La decisione del governo italiano di rinnovare l’accordo, nonostante le denunce dell’ONU, ha contribuito negli ultimi giorni ad allargare la platea dei contrari, un fronte trasversale che comprende le ONG e le associazioni che tutelano i diritti dei migranti e in generale i diritti umani.
Ad esempio, secondo le associazioni Oxfam Italia e Borderline Sicilia, “La firma dell’ Accordo Italia-Libia  è stato il primo passo con il quale l’Italia ha messo in atto una strategia volta ad aggirare i vincoli del diritto internazionale in tema di salvaguardia della vita in mare”, per cui il
Memorandum non andava assolutamente rinnovato.

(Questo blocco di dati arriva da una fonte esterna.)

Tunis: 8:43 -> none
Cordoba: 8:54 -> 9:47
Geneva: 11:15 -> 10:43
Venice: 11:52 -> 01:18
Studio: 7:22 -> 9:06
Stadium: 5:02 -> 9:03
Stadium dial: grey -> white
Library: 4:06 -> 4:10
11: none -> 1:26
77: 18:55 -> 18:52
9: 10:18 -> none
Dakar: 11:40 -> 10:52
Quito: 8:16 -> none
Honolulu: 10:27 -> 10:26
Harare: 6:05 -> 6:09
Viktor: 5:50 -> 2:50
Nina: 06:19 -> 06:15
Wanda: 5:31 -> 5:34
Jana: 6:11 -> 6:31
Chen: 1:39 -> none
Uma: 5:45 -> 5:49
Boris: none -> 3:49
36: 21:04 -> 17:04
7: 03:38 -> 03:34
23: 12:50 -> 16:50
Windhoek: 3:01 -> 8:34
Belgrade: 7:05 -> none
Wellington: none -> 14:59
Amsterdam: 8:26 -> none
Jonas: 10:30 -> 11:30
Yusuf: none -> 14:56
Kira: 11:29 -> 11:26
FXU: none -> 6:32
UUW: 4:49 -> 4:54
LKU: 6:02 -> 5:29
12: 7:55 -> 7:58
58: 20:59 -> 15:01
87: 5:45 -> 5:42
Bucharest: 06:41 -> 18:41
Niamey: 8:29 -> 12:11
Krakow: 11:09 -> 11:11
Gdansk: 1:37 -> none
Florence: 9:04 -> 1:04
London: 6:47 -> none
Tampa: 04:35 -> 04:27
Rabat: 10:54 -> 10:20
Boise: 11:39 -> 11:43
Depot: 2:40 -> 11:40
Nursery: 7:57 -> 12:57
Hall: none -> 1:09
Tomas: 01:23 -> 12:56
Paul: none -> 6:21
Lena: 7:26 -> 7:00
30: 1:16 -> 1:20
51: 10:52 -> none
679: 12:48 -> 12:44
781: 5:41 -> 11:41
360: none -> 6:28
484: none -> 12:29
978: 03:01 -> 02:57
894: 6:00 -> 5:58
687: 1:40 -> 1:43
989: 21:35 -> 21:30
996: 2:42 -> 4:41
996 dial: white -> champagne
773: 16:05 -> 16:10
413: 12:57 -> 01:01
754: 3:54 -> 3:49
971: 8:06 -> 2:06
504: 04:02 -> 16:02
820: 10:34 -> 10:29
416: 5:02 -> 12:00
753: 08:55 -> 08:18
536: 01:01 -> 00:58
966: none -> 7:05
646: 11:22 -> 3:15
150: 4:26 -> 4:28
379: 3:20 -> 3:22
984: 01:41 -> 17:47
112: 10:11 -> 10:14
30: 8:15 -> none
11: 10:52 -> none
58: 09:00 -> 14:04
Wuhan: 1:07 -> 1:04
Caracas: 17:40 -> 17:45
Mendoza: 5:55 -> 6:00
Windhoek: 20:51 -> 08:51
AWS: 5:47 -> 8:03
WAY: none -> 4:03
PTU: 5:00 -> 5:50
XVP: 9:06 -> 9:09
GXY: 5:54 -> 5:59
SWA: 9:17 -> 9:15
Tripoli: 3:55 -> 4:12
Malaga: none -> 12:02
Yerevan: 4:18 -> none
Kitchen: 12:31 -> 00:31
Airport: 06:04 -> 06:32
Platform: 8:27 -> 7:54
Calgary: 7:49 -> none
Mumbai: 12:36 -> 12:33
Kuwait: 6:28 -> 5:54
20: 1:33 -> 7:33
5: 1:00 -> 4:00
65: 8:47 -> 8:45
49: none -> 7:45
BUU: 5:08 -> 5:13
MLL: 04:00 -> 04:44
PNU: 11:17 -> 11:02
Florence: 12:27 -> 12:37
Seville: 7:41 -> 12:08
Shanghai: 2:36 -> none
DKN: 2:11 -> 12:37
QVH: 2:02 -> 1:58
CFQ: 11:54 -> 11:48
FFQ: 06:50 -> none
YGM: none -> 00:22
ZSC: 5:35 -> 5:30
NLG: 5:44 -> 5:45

In un loro report si parla di 5.300 morti in due anni, di cui 4.000 solo nella rotta del Mediterraneo centrale, a causa del mancato intervento della Guardia costiera libica e delle restrizioni poste all’azione delle ONG. Senza dimenticare le migliaia di persone detenute nelle carceri libiche, donne e bambini in fuga da guerra e fame, e i 15 mila migranti riportati indietro dalla Guardia costiera libica.

Queste associazioni sottolineano, tra l’altro, che nessuno sa esattamente quanti soldi siano partiti dalle cancellerie europee verso Tripoli, nè quanti altri prenderanno la via del deserto libico; forse il rinnovo automatico del Memorandum italo-libico serve anche ad evitare di mettere a nudo una contabilità da svariati miliardi di euro.
Come evidenziato in un articolo pubblicato sull’Avvenire il 31 ottobre, già nel lontano 2008 il trattato di amicizia firmato da Gheddafi e Berlusconi prevedeva che l’Italia fornisse cinque miliardi di dollari in cambio dell’impegno di Tripoli a intensificare i pattugliamenti in mare e
via terra per fermare i migranti. E negli ultimi anni Roma avrebbe elargito ai libici almeno 150 milioni solo per la cosiddetta Guardia costiera e per “migliorare” le condizioni dei diritti umani.

Cifre enormi che avrebbero potute essere utilizzate per realizzare corridoi umanitari e garantire un processo di integrazione dei migranti degno di questo nome.